2019年11月1日金曜日
人は音を聴く前に音を聴いている。
人は音を聴く前に音を聴いている。
師匠から稽古の折に授かった言葉です。
これは人の音の感じ方、音楽という現象についてのことです。
ではこれは一体どいういう意味なのか説明していきたいと思います。
音楽は時間とともに発現していくものなので、演奏あるいは再生される音を、人は順に聴いていき音楽として認識していくわけです。

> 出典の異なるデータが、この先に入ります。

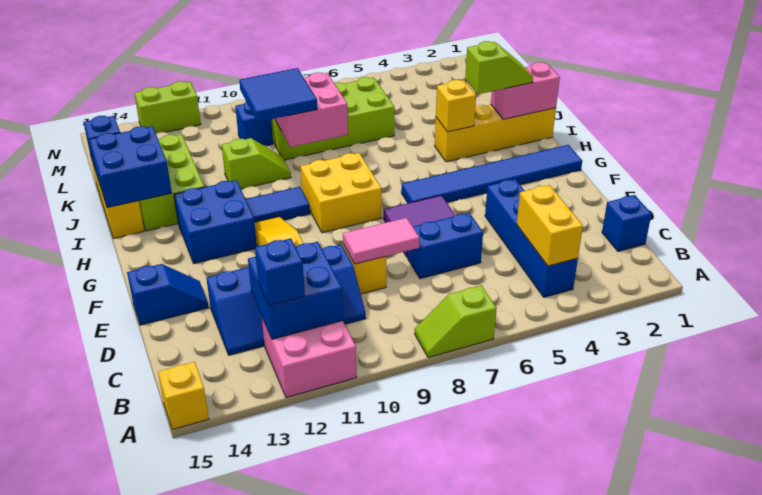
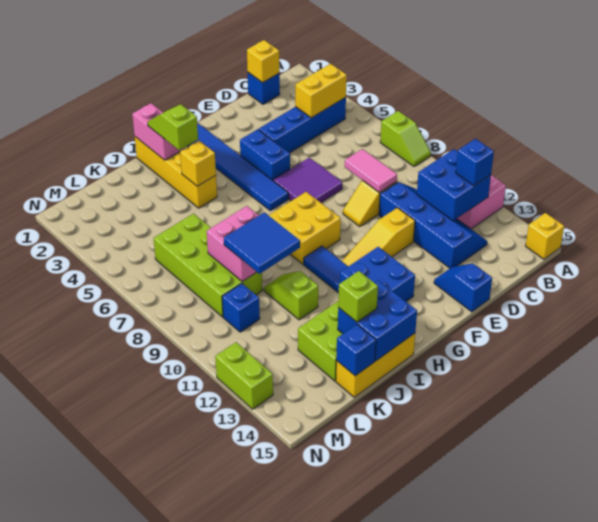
none -> yellow brick C1 level 2
blue brick D6:D7 level 1 -> blue brick F4:F5 level 1
none -> lime brick J14 level 3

この時に全く場当たり的に音を聴いているのかというとそれは違います。
リズム、メロディー、ハーモニーそれぞれの面から次に聴こえて来るであろう音をある程度予測しながら聴いているのです。
音には力学があります。
次にこの音程に向かいたい、このハーモニーに向かいたい、このリズム、このタイミングで鳴りたい。
次の音への欲求を一つ一つの音が発信しています。
人はこうした音の力学を感じながら音楽を聴いています。
音楽的経験がない人でも無意識のうちに感じているはずです。
人は音を聴く前に音を聴いているとはこのことです。
音の力学を感じ、次の音への予測と期待を以って耳で聴く前に頭の中で次の音を感じているのです。
音の力学は音自身のいわば声だと僕は思います。
その声を聴きながら判断していくことができれば最高の作曲や演奏ができるのではないでしょうか。
また先人の言葉
「Play the NOTE!」 Miles Davis
「演奏してる時は常にリスナーとして音楽と向き合っている」 Pat Metheny
これらの言葉の意味も師匠の言葉を通じてわかったように思います。
音自身の声を正確に汲み取るのは並々ならぬ修練と経験が必要だとは思いますが弛まぬ努力を続けていく所存です!